The company released a feasibility study on the big tonnage project in south-central B.C. and despite the study substantiating early work done on the project, its high price tag and low grade mean the company will likely have to wait for gold prices to rebound before it puts shovels in the ground.
Using a US$1,300 gold price and a US$22 per oz. silver price along with a 5% discount rate, the new feasibility study expects a future mine to generate a net present value (NPV) of $991 million, while the internal rate of return (IRR) is expected to be 11.3%.
BMO Capital Markets Brian Quast labelled the results “neutral”, noting that changes from the preliminary economic assessment (PEA) released last year were minor.
One slight change to the downside was life-of-mine silver recoveries, which went down to 49% from the previous estimate of 53%. Offsetting those lower recoveries, however, was a cut to operating costs. The anticipated reduction is a consequence of designing a smaller pit that would bring the strip ratio down to 1.88:1 from the previous 2.36:1.
The project has proven and probable reserves of 344.4 million tonnes grading 0.74 grams gold and 5.5 grams silver for 8.17 million oz. of gold and 60.8 million oz. of silver.
But lower costs on the operating side didn’t transfer over into capex, as that estimate went up by roughly $110 million and is now forecasted at $2.5 billion.
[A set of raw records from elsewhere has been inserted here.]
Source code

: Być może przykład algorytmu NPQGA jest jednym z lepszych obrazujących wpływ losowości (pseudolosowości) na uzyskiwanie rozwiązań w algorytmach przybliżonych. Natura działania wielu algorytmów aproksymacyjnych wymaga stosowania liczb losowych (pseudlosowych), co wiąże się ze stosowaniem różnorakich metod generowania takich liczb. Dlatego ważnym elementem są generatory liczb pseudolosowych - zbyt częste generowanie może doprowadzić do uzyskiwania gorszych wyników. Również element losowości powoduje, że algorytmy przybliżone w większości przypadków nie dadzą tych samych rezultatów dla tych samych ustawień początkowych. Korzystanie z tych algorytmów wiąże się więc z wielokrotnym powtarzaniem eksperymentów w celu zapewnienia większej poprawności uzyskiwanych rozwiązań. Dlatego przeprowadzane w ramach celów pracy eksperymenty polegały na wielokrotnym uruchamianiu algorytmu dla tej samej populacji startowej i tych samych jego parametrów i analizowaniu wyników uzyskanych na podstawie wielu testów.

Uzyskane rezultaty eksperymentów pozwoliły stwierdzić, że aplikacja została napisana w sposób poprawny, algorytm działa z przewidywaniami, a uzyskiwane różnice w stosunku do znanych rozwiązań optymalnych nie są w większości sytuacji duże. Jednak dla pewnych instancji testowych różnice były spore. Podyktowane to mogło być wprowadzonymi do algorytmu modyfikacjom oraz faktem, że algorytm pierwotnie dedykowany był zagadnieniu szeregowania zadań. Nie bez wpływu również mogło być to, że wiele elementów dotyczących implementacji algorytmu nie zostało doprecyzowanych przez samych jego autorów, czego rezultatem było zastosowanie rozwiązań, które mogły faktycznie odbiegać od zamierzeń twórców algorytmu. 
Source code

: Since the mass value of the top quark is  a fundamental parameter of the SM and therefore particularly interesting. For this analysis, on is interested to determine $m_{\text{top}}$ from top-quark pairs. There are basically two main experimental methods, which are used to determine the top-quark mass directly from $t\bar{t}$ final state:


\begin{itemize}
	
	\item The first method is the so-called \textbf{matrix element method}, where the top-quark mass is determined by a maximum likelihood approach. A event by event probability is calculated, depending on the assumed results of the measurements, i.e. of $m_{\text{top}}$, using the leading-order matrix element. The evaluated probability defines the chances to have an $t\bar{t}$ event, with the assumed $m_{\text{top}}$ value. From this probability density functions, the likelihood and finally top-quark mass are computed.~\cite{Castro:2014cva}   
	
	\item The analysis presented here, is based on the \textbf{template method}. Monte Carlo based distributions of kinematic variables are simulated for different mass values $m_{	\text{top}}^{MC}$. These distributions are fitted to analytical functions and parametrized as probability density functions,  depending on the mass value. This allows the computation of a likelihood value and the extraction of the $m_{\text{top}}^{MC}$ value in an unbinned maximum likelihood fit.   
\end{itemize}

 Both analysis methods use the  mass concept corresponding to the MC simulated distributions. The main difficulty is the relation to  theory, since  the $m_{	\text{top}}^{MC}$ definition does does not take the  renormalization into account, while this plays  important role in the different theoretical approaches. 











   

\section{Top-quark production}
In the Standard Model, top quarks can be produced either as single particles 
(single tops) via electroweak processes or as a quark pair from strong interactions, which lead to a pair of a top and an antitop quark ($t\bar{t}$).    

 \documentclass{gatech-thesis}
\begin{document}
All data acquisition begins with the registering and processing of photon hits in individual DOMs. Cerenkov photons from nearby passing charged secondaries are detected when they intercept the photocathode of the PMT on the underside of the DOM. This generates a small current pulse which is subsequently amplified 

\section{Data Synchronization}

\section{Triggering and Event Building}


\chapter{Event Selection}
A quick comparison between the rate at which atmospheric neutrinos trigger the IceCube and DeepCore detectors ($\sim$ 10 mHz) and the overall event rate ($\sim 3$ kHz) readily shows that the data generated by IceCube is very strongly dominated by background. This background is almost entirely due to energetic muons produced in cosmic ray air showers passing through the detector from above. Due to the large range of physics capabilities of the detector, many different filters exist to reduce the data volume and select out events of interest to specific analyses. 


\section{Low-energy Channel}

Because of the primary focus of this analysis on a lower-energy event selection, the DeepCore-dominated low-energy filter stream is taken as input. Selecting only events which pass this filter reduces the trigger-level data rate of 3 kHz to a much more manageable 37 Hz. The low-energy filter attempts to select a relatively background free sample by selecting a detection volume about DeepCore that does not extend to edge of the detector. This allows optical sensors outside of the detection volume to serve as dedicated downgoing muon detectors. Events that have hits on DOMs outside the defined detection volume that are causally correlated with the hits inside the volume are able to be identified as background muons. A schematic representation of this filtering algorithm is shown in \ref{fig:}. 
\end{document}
The bulk of the added building costs is connect to the new plan to expand the tailings dam.
BMO’s Quast expects a future mine to ring in average annual production of 472,000 gold equivalent oz. with cash costs of $603 per oz. His previous estimate was for annual production of 468,000 oz at cash costs of $630 per oz.
And while that updated forecast does boost Quast’s projected post-tax NPV for Blackwater by $26 million, he wrote in his research note that the amount is enough to push the needle on valuation.
“While [the new forecast] is an 80% increase in the NPV for the project, it does not impact valuation for the company as a whole given Blackwater accounts for only 1% of the company’s total NPV,” he wrote.
Blackwater’s negligible impact on the company’s bottom line at this point combined with a continued fall in metal prices since Quast’s last valuation resulted in the analyst cutting his target price to $7.00 per share from the previous $8.50. He did, however, maintain an ‘outperform’ rating on the stock.
Another analyst that largely agreed with Quast’s assessment was CIBC’s Alec Kodatsky. In his research note Kodatksy was also bearish on the prospect of a mine at Blackwater being built any time soon.
“Given the scale of the capex, the pre-tax return profile and NGD’s desire to fund development largely from operating cash flow, we think Blackwater only goes ahead at higher gold prices. This places increased priority on Rainy River, which is expected to have more modest capital requirements,” CIBC analyst Alec Kodatsky wrote in his report.
New Gold completed its acquisition of Rainy River Resources and its Rainy River project in northwestern Ontario earlier this year. The project is set to get the bulk of New Gold’s attention as it drives towards getting an updated feasibility study finished early next year.